I was a bit surprised recently to realise how many of my young colleagues have well thought out strategies for their careers.
One early career colleague has a long-term career goal and an uncompromising plan to get there. He has thought about his skills and interests and how he can differentiate himself in a tight job market. He has a series of steps planned to reach the long-term objective.
I have another friend whose career plans is tightly coupled to a personal plan. Each year is divided into career objectives and personal goals, including allocations of time for travel, renovations, weddings etc. The 5-year plan features kids and high impact publications.

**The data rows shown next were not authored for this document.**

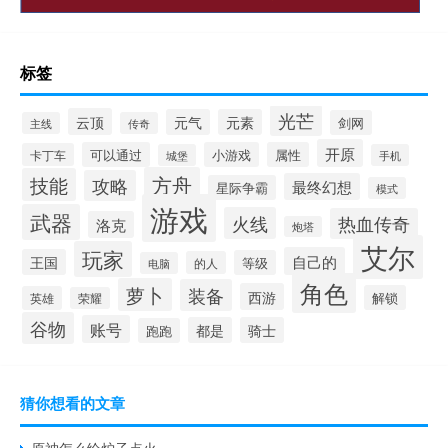
标签
光芒
云顶
元气
元素
剑网
主线
传奇
开原
可以通过
小游戏
属性
卡丁车
城堡
手机
方舟
技能
攻略
最终幻想
星际争霸
模式
游戏
武器
火线
热血传奇
洛克
炮塔
艾尔
玩家
自己的
王国
等级
的人
电脑
角色
萝卜
装备
西游
解锁
英雄
荣耀
谷物
账号
都是
骑士
跑跑
猜你想看的文章
原神怎么给炉子点火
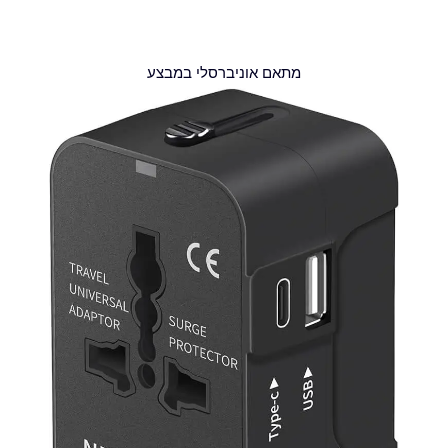
מתאם אוניברסלי במבצע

I’ve also been more of a “do what I want, when I want” kind of person. I started my research fellowship recently and for the most part have been relishing the autonomy. However, I was a little surprised that starting on my own grant money was accompanied by a stratospheric spike in stress and activity levels.
This seems to be a common experience. Young academics are intimately aware of the capricious nature of employment in the industry. A stable career is commonly desired, but rarely obtained. Typically, young academics work hard but are also realistic about outcomes and try to keep a range of doors open for as long as possible.

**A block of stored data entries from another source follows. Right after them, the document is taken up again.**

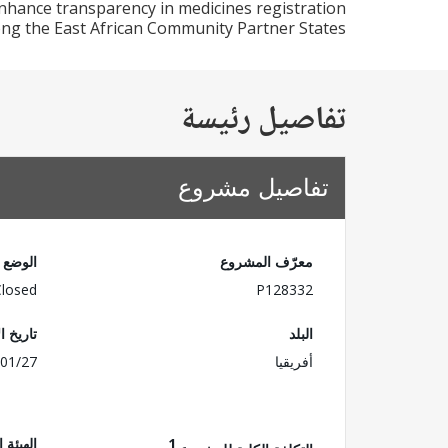
nhance transparency in medicines registration
g the East African Community Partner States.
تفاصيل رئيسة
تفاصيل مشروع
معرّف المشروع
الوضع
Closed
P128332
البلد
تاريخ ا
أفريقيا
01/27
1
الهيئة 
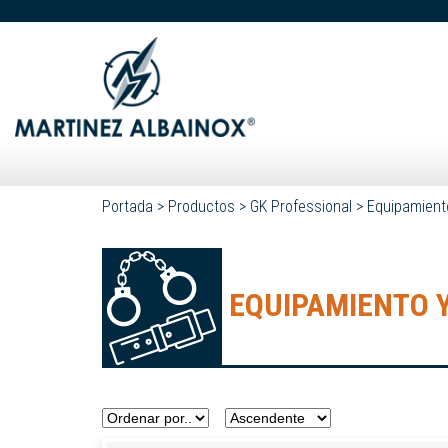
Portada
>
Productos
>
GK Professional
>
Equipamient
EQUIPAMIENTO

For many, starting a research fellowship is the first tangible signal that an academic career might actually be possible. Instead of settling in to three years of undivided attention on research, many new grantees make a concerted effort to fragment their time in different directions in the aim of looking like an attractive hire.
I have several young friends who have simultaneously started a grant and recognised significant gaps in experience that they then scramble to fill before their grant money evaporates. Research is then balanced with trying to get some teaching experience, or contribute to a department through service. A successful postdoc application or grant proposal goes hand-in-hand with a “what next?”.
I’m very grateful for the opportunity afforded to me through my fellowship, but have also been following this long-trodden route of scrambling to work out what’s next and where I’m heading. And it seems like it’s finally time to think strategically.
It’s a tight balance to work out how much I should invest in the present in order both to nurture career satisfaction and happiness, and to meet the expectations for my current grant funders. And then how can I balance these demands with working towards future goals?
How much teaching is enough to show that you have the potential to be a good lecturer? How much time spent in service your own department is enough to show you are collegial person who contributes positively? How much do you have to do to show that you are leader in your discipline who doesn’t shy away for service and hard work? How many publications are enough?
It’s risky to invest all your energy in a long-term outcome that is unlikely to eventuate while forgoing short-term enjoyment. But it’s equally thoughtless to invest only in short-term career gains and satisfactions, only to find you have neglected something important.
I’m not sure I’ll ever be a 5-year life and work plan type of person, but it seems like it is about time I thought more deliberately about what I’m doing and why.